Still More Tawdry Tales

Publish date: 2024-05-02

JUST WHEN IT SEEMED IMPOSSIBLE, THE CLINTON SEX wars got even more lurid last week. In a paid interview with the tabloid Star, a former flight attendant on Clinton's 1992 campaign plane claimed he had groped her against her will and stroked her breast ""on-and-off'' for 40 minutes while Mrs. Clinton slept nearby. Cristy Zercher, now 34, said she felt ""humiliated'' by Clinton's unwanted advances, which she said included inviting her into the plane's bathroom with his pants unzipped. One problem: in a 1994 interview with NEWSWEEK'S Michael Isikoff, then a Washington Post reporter, Zercher told a somewhat different story. ""There was nothing [Clinton] did that I didn't welcome,'' she said. She said that on one occasion Clinton unexpectedly ""grabbed me like a bear hug'' and startled her with suggestive comments. But she said, ""I never really saw it as offensive.'' A Star editor told NEWSWEEK Zercher held back the full story in '94. Zercher's lawyer did not return phone calls.
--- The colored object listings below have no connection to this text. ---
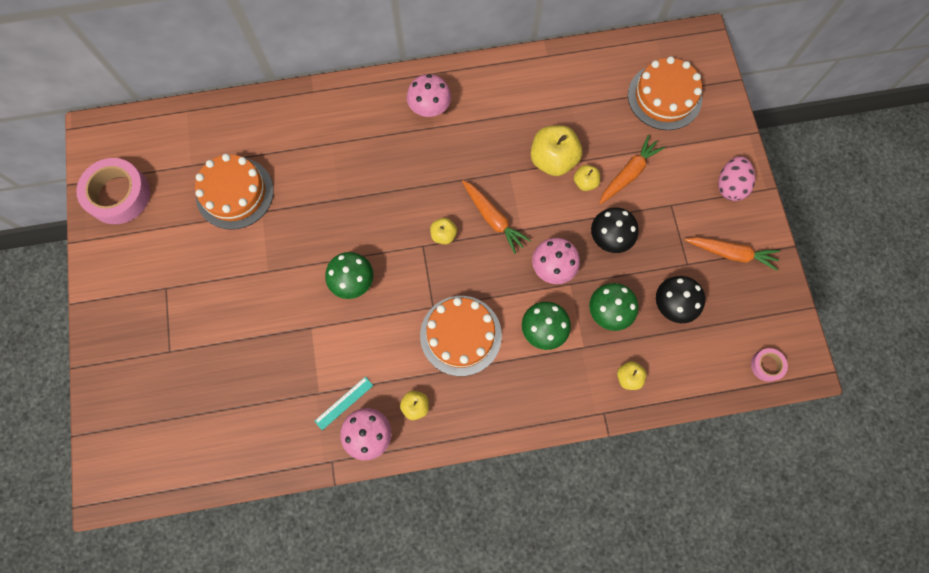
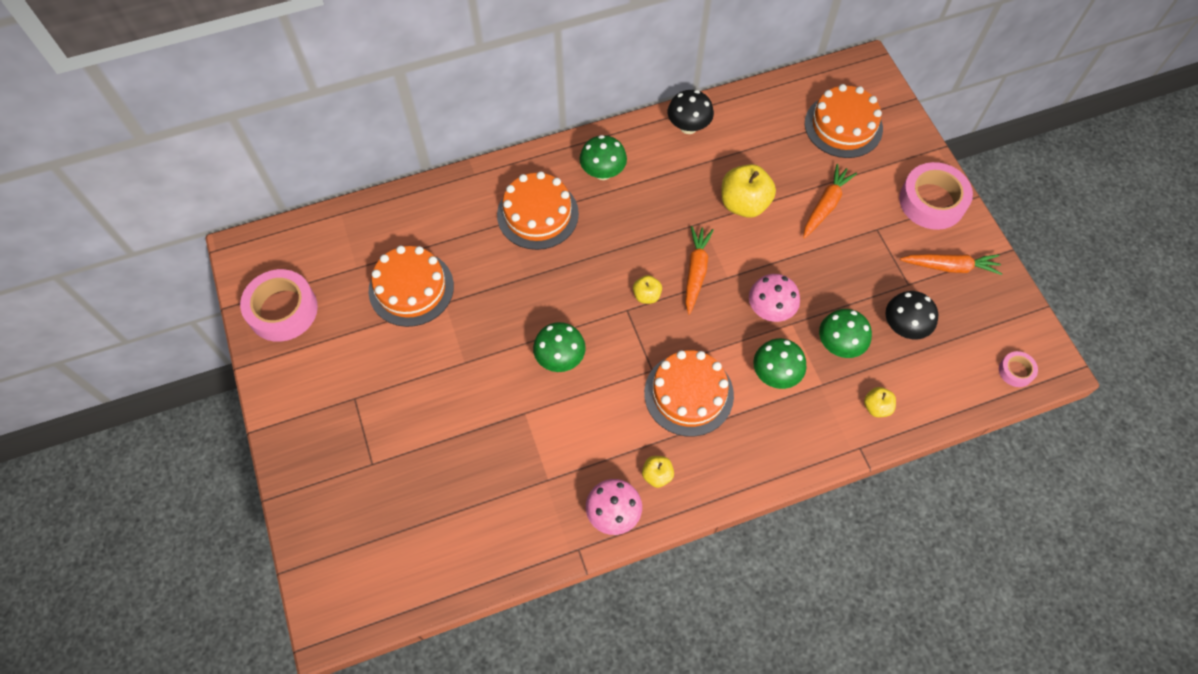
camera: 10 degrees left, 10 degrees down
turquoise ruler [315,377,373,430] -> none
pink mushroom [407,74,451,117] -> green mushroom [579,135,627,180]
orange carrot [462,180,531,254] -> orange carrot turned 120 degrees counterclockwise [685,226,714,315]
yellow apple [574,165,600,191] -> none
black mushroom [591,207,639,253] -> black mushroom moved to [668,90,714,134]
pink egg [718,156,755,201] -> pink tape [899,162,973,230]
none -> orange cake [497,171,579,250]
Even court papers read like the tabloids. Filings released by lawyers for Paula Jones included the allegation that Clinton had sexually assaulted a woman in a Little Rock hotel room 20 years ago. The uncorroborated charge, previously circulated by longtime adversaries of the president, including Arkansas private eye Larry Case, have been denied under oath by the purported victim, Juanita Broaddrick, now a nursing-home administrator in Van Buren, Ark. Last week Broaddrick, her lawyer and her husband declined to comment. A White House spokesman called the charge ""outrageous.''

Ironically, the Broaddrick allegation may overshadow a stronger piece of evidence offered in the Jones filing: an allegation of obstruction of justice by the White House. Last December Jones's lawyers subpoenaed any ""correspondence'' relating to Kathleen Willey. On Jan. 15, 1998, Clinton's lawyers responded that the president ""has no such documents.'' But earlier this month, to undercut Willey's story of Clinton's unwanted sexual advances on ""60 Minutes,'' the White House quickly produced 15 notes and letters from Willey.